Wednesday, November 09, 2016

The mirror

Joseph Fishkin

Electing a President is a process that reflects America.  Imperfectly, to be sure.  The electoral college / popular vote split is disturbing and reflects a yawning gulf between modern democratic norms and our current constitutional system.  This gulf is less fixable today than it was yesterday.  With two electoral/popular splits cutting in the same direction within a 16 year period, the “problem” of the electoral college now takes on a sharper partisan edge, which probably entrenches it.  Meanwhile, our media, and other major players in our public discourse, have plenty to be ashamed of in terms of the impression they gave the public of the two candidates this election cycle.  They gave us a somewhat distorted mirror.

But even so: half of America just voted for Donald Trump.  That means his pitch speaks to half the country.  I think liberals make a mistake in attempting to understand Trumpism primarily through earnest looks at the most depressed corners of the Rust Belt or West Virginia where Trump runs strongest.  To be clear: it is good to build bridges of empathy between parts of America that are very distant, regardless of Trump; and liberals can learn something about Trumpism from places where it is extra-concentrated.  But half the country does not live in a depressed former steel town.  (To “understand” Hillary Clinton voters, would you go interview people exclusively in a couple of ultra-liberal neighborhoods in Manhattan and San Francisco?)  New Haven County, where I’m living this year, is a pretty typical large blue county: 42% Trump, about the same as the blue state of Connecticut as a whole.  The liberal enclave of Travis County [Austin], Texas, where I usually live, is 27% Trump—still more than a quarter.  In other words, a lot of Trump voters are much closer at hand than most liberals think.
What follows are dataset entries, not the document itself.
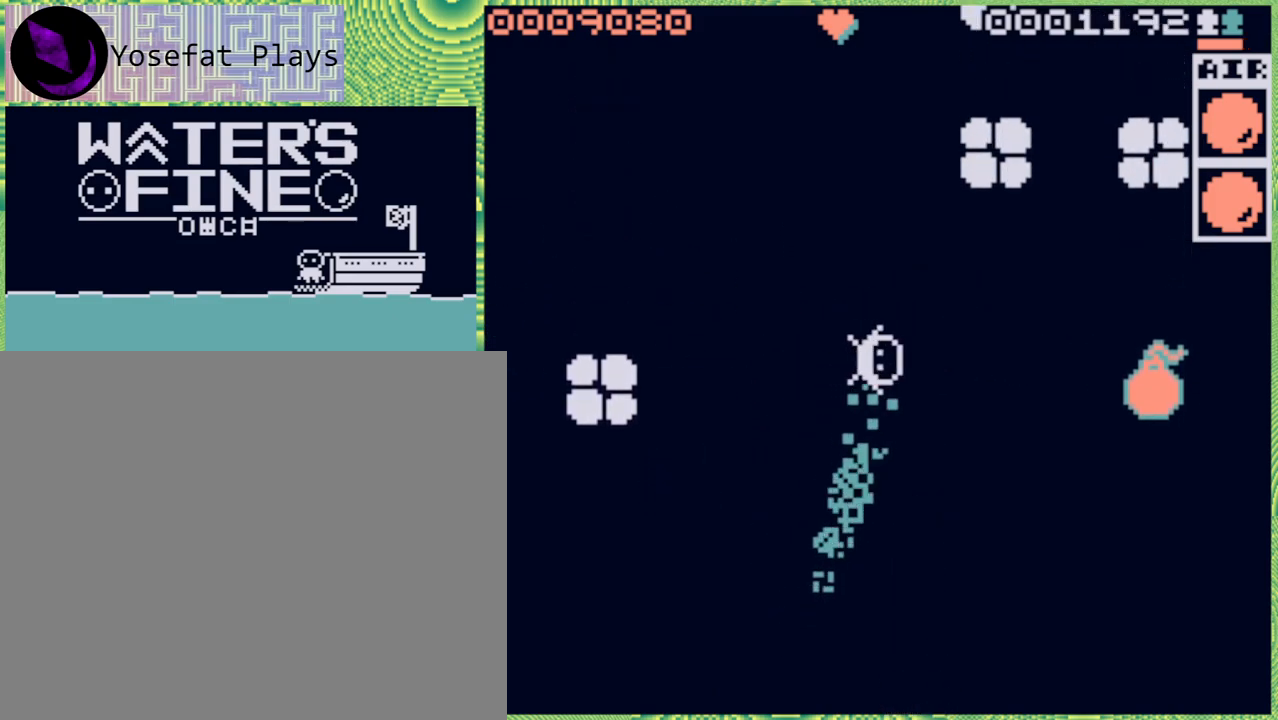
{"buttons": ["B"], "left_stick": "right", "right_stick": "center", "events": [[33, "B", "down"], [150, "B", "up"], [483, "B", "down"]]}
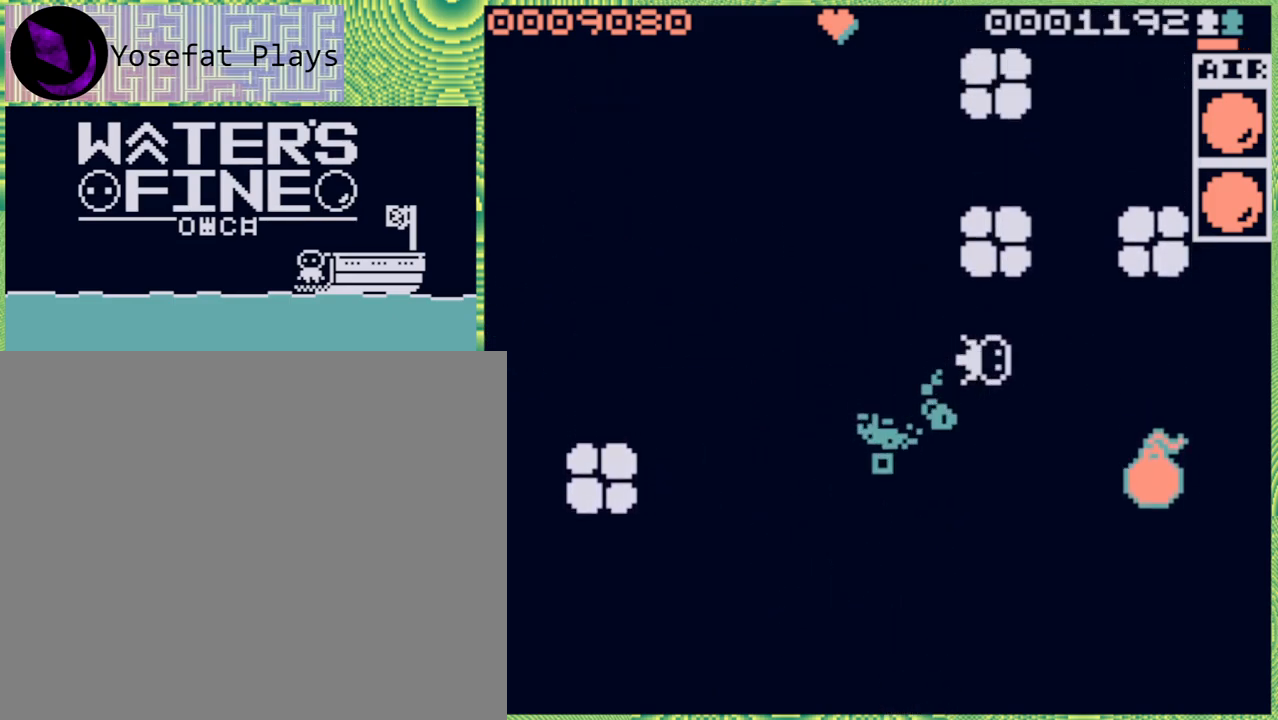
{"buttons": [], "left_stick": "down", "right_stick": "center", "events": [[83, "B", "up"], [200, "left_stick", "center"], [433, "left_stick", "down"]]}
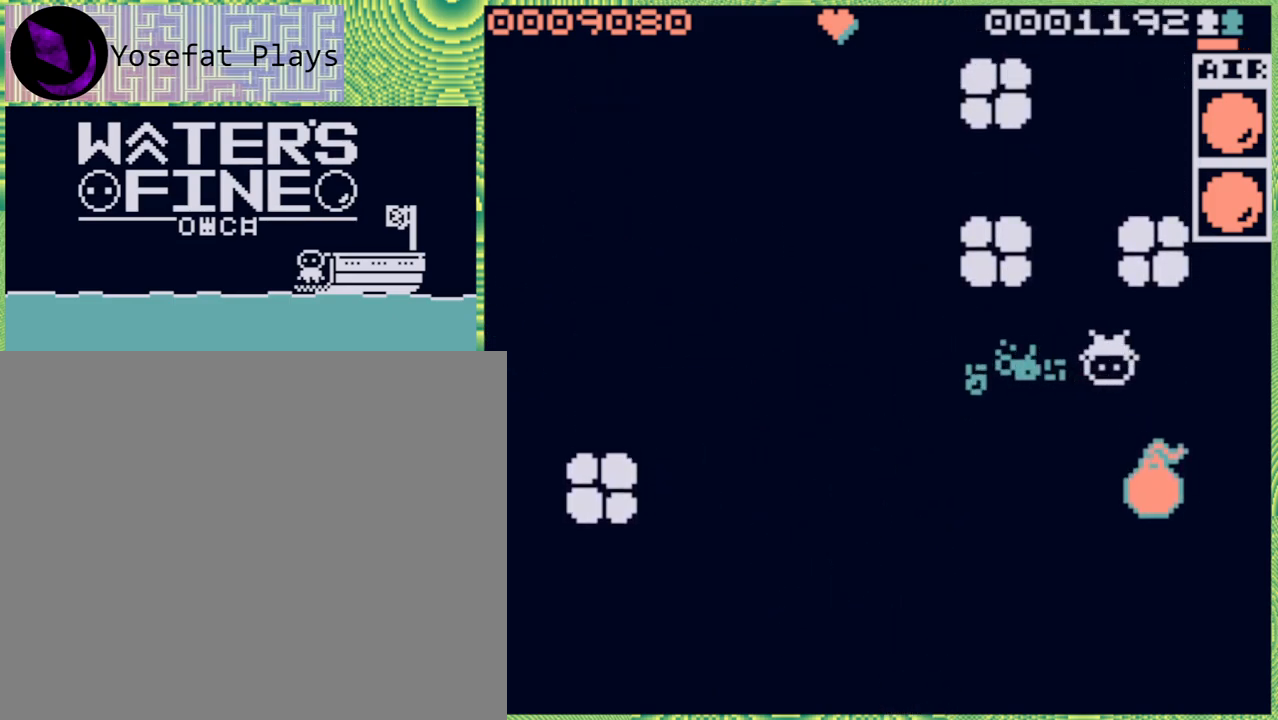
{"buttons": [], "left_stick": "down", "right_stick": "center", "events": [[317, "B", "down"], [433, "B", "up"]]}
There will be a lot of talk in the coming weeks, months, and years about America divided.  We are, profoundly—not only by partisanship, but also overwhelmingly by race, increasingly by education, and more than ever by gender.  We are deeply divided in the sources of information we find credible—in our rules of recognition for which information sources we think tell us something trustworthy about reality.  This means we live in a deeply divided public sphere.  But even so, a lot of the people in the mirror are closer than they appear.  Geographically, many are nearer than the state-level electoral map would suggest.  And in terms of ideology, I am not convinced that our divide is as deep as some of the other divides just mentioned.  A recognizable antecedent of the economic populism that was one crucial thread of Trump’s appeal was once a centerpiece of what Democrats stood for.  Someday it could be again.  Such economic populism can either be intertwined with principles of racial inclusion, or set against them and turbocharged with racial resentment.  We have had both kinds in our history.  In the next chapter, a lot depends on which it will be.